To be honest, I don’t even really follow MLB that closely anymore, and haven’t for probably 7-10 years. My general arc is something like this: April (excited), May (passively paying attention), June (I’ll Google records and lineups if I’m attending a game in person), July-September 15 (don’t care or look at it unless something “trends”), September 15-Halloween (care somewhat, engage with people at bars about, try to understand the themes of the World Series).
When I was a kid, though, I loved baseball. In a way, you could say my path through sports fandom — which was ironically smashed to bits in some ways by working for ESPN — is emblematic of the whole damn thing where kids now love football. I think the NFL is getting a little tedious, maybe, but I still love college football.

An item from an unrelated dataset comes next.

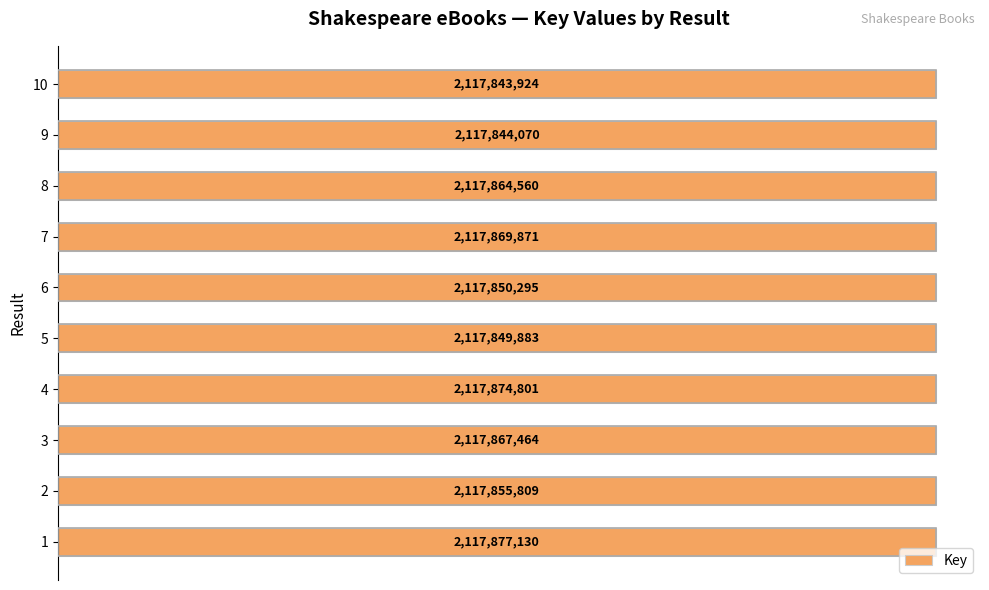

Rank the categories by value from lowest to highest.

10, 9, 5, 6, 2, 8, 3, 7, 4, 1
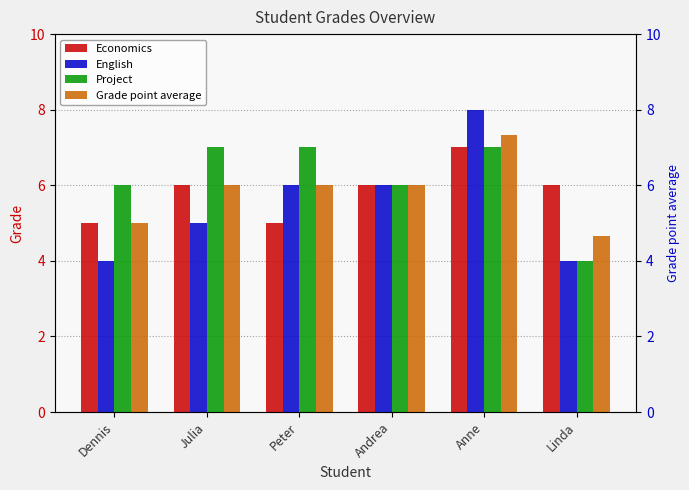

Which series has the widest spread of values?

English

I didn’t necessarily move away from baseball because it’s slow. It is, yes. But I think I moved away because taken as individual elements, nothing in baseball means that much. Let’s say I was a Mets fan (I was, somewhat, growing up). They could have an awful week in June and go 0-7. That would be all over the media. Thing is, though? There’s still 155 other games. What if they go 120-35 in those ones? Did that week in June really matter? Now, if an NFL team or a CFB team goes 0-7 across seven games … well, that’s 3/4 or 1/2 their season. That matters. I think that’s why I ultimately moved away from baseball.

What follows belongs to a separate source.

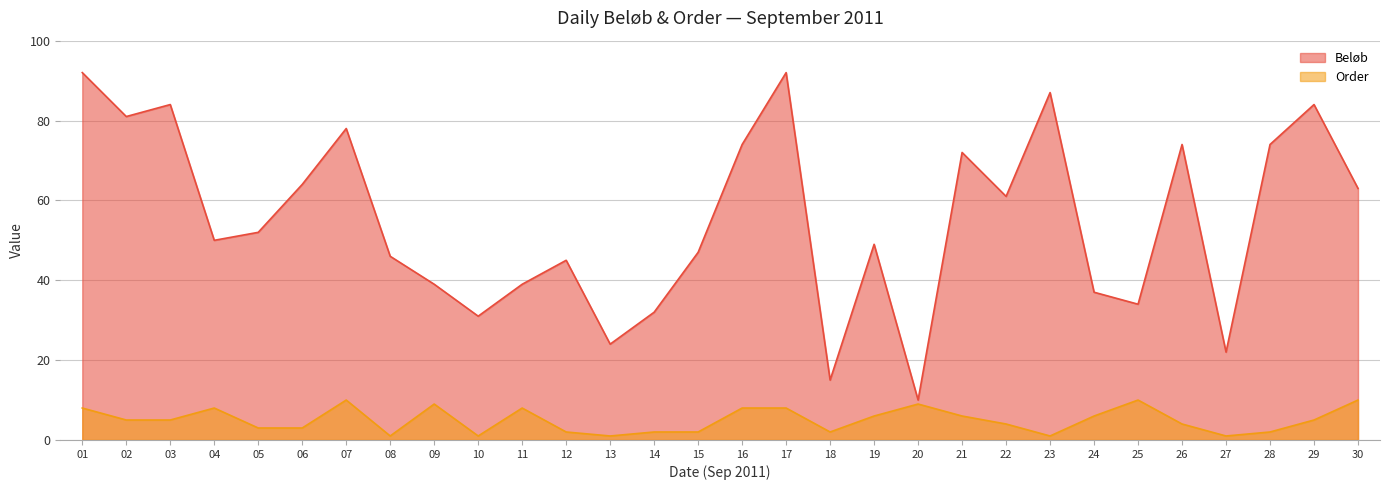

True or false: Order has a value of 13 at 04.

False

I have two memories of this Opening Day + NCAA Championship day-of-consuming-sports that stand out above the rest, and ironically both are from my time at Saint David’s (Google it if you want; prep school K-8 in Manhattan):
- In 6th grade, I was this fat dorky kid. (I still am, but for this paragraph I’m speaking primarily about 6th grade.) Near the middle of sixth grade, I got a date with this girl, right? Kathleen Moore. We even talked on the phone a few times! The day of the date comes, and I’m all excited and playing Mario Kart. Phone rings and I know it’s a dagger. Sure enough, she’s calling to cancel the date. I go nuts and start crying, saying girls hate me, they’ll always hate me, all this stuff. (I was 13, in fairness.) So my mom calls the girl’s mom and basically gets her to redo the date. I go on the date and it’s OK, but of course back at school it’s all rumor-central of “OMG, your mom got you a date!” By Opening Day, this is still a joke I get teased for. (Kids are awful.) So I’m fat and dorky and awkward and my mom gets me dates, and it was getting merciless. (The biggest prick was this kid named Eddie Simmons. I have no idea what he does now.) Around this time, I had a strong bond with my Language Arts teacher — Mr. Ryan — because I was a pretty good student in that class and because he loved baseball and I loved baseball and that was something we could discuss that not all the other kids understood. So sure enough on Opening Day at lunch, I’m getting teased about this goddamn thing that happened like months ago, and I just break down and start crying (which is a good look in a room full of boys). Mr. Ryan takes me out of there and we go to a faculty lounge and watch the Yankees. We talk about the science of the double-steal and when to bunt and whether OBP is important (remember, this is 1993 or so. This is way pre-Moneyball.) I had felt awful that day, but I left school feeling great. That doesn’t always happen, in any aspect of life. Power of teachers, power of baseball, power of human connection.
- In 7th grade, Mr. Ryan and Mr. McLaughlin (homeroom teachers) basically let me sit in a room all day — i.e. not really go to class — and watch baseball. For some reason, the room had a cable package (in 1994) where I could watch like six different games at once, or at least by flipping channels. It was glorious. I got home that night and watched Arkansas-Duke (National Championship game). I was 13 at the time. Honestly, I can’t think of another day in my 13th year that was, top-to-bottom, as fulfilling as that one. Here’s the boxscore of the Yankees-Rangers game I watched that day. Jimmy Key! Ironically, 21 years later … I live in Rangers’ country.
Look, I have cool and great things in my life as an adult, but there’s something about that little piece of bliss before you realize HS is a bitch, college is a bitch, and the real world is mostly about trying to keep your earnings down.
Hopefully people out there are enjoying today — of all ages.